Dodger by Terry Pratchett was a 2013 Printz Honor Book about a guttersnipe living in Victorian-Era London. He makes a living my being a “tosher” – someone who walks through the sewers of London picking up anything of value that has washed down the drains. One night he emerges from the sewer to see a young girl trying to escape from two thugs, and he rescues her. Now Dodger is on a mission. He is going to make sure she’s safe from whoever is after her. That determination brings him into contact with “peelers” (police), journalists (most notably Charles Dickens who I liked much more in this book than by anything I’ve ever read BY him), Sweeney Todd (the murderous barber), and Queen Victoria.
This is one of my favorite books of this challenge. Once I put it down I wished I could immediately pick up another adventure with good old Dodger at the helm. He’s charismatic, honorable (despite his best intentions), people smart, and full of adventure. I had seen this book mentioned by librarians all over the country as a favorite. I just hadn’t been motivated to pick it up to read for myself until this challenge. I waited too long. This is one exceptional read.

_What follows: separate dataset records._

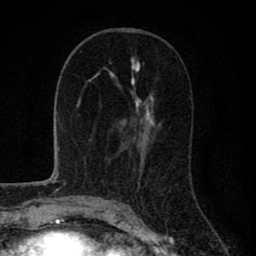
Breast MRI (dynamic contrast-enhanced), one axial slice; position 37 of 80 along the scan axis; cropped to one breast; dynamic contrast-enhanced series, time point 2 of 8 at this slice position (early post-contrast); 1.5 T; TE 2.8 ms, TR 7.1 ms; 256 × 256 image matrix, field of view 140 × 140 mm. Female patient.
Structures marked on this image (semi-automatically segmented with operator editing):
- enhancing-tissue mask used for the functional tumour volume (all voxels passing the contrast-enhancement thresholds inside the analysis volume; usually the tumour): bounding box [x1, y1, x2, y2] px = [120, 66, 153, 155]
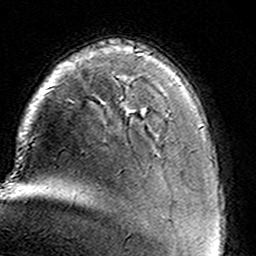
Breast MRI (dynamic contrast-enhanced), one axial slice. Position 28 of 160 along the scan axis. Cropped to one breast. Dynamic contrast-enhanced series, time point 2 of 8 at this slice position (early post-contrast). 3 T. TE 4.6 ms, TR 7.4 ms. 256 × 256 image matrix, field of view 146 × 146 mm. Female patient.
Structures marked on this image (semi-automatically segmented with operator editing):
- enhancing-tissue mask used for the functional tumour volume (all voxels passing the contrast-enhancement thresholds inside the analysis volume; usually the tumour): bounding box [x1, y1, x2, y2] px = [144, 112, 146, 116]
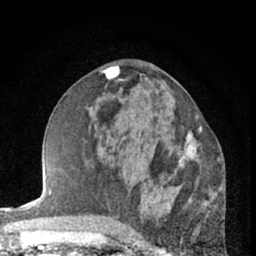
Breast MRI (dynamic contrast-enhanced), one axial slice; slice 31 of 66 in the series (ordered by position); cropped to one breast; dynamic contrast-enhanced series, time point 2 of 7 at this slice position (early post-contrast); 1.5 T; TE 3 ms, TR 6.3 ms; 2.4 mm slice thickness; 256 × 256 image matrix. Female patient.
Structures marked on this image (semi-automatically segmented with operator editing):
- enhancing-tissue mask used for the functional tumour volume (all voxels passing the contrast-enhancement thresholds inside the analysis volume; usually the tumour): bounding box <178,116,203,167> (left, top, right, bottom; pixels)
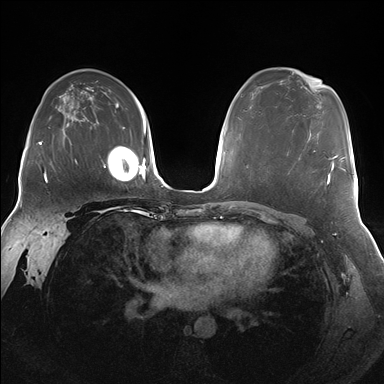
Breast MRI (dynamic contrast-enhanced), one axial slice; slice 109 of 176 in the series (ordered by position); dynamic contrast-enhanced series, time point 2 of 7 at this slice position (early post-contrast); 1.5 T; TE 1.5 ms, TR 4.1 ms; 384 × 384 image matrix, field of view 340 × 340 mm. Female patient.
Annotated regions visible in this slice (semi-automatically segmented with operator editing):
- enhancing-tissue mask used for the functional tumour volume (all voxels passing the contrast-enhancement thresholds inside the analysis volume; usually the tumour): bounding box (x1, y1, x2, y2) in pixels: (288, 150, 337, 186)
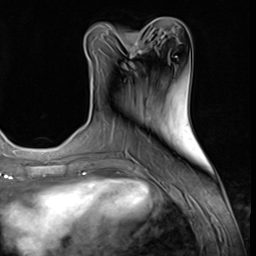
Breast MRI (dynamic contrast-enhanced), one axial slice. Slice 25 of 64 in the series (ordered by position). Cropped to one breast. Dynamic contrast-enhanced series, time point 2 of 9 at this slice position (early post-contrast). 3 T. TE 1.5 ms, TR 4.7 ms. 2.5 mm slice thickness. 256 × 256 image matrix, field of view 215 × 215 mm. Female patient.
Structures marked on this image (semi-automatically segmented with operator editing):
- enhancing-tissue mask used for the functional tumour volume (all voxels passing the contrast-enhancement thresholds inside the analysis volume; usually the tumour): bounding box <101,35,142,71> (left, top, right, bottom; pixels)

What do you think – if the underbelly of London society had a yearbook, what would they write about good ole Dodger?
Struts and Frets by Jon Skovron – Meet Sammy, a musician with three things on his mind 1) Competing in Battle of the Bands, 2) how to maintain a friendship with his best friend and date her at the same time and 3) Is the grandpa he knows and loves gone for good. In this quick read you’ll find the answers to all those questions. Struts and Frets made it into the top ten of the 2013 Popular Paperbacks for Young Adults list.
I enjoyed reading a story about normal teenaged guys who also happen to have a passion for music. It was a fun read that didn’t get too serious . . . until something happens to Sammy’s mom near the end of the book. That was a shocker. If you’re looking for a summer read where you don’t have to think hard, but the book has a bit of substance without a preachy overtone, then Struts and Frets may be for you.
Where’d You Go Bernadette was an Alex Award winner. The entire book is about Bernadette, a cheeky, easily annoyed, agoraphobic, artistic, volatile mother who goes missing. Yet the book is mostly written by her daughter Bee, who compiles e-mails, letters, articles, memos, and other documents to get a picture of what was going on with her mother before her disappearance.
This description may sound a little zany, but believe me this book is all over the map and is well worth the journey. I literally laughed out loud and had to read portions to innocent bystanders. It was a real treat to read something funny after some of the downers I’ve read for this challenge (I’m looking at you Girlchild). Bernadette happens to have a feud going on with her neighbor that becomes a major plot point. She communicates with her virtual assistant living in India so she can arrange Bernadette’s life and fight her battles for her, something which also contributes to Bernadette’s disappearance. Also, this post wouldn’t be complete without my mentioning that the author has a seeming genius picking out names for her characters. There’s a long waiting list for this book, but it is worth the wait for such a quirky entertaining read.
What do you think, what is the most interesting character name you’ve ever run across in a book?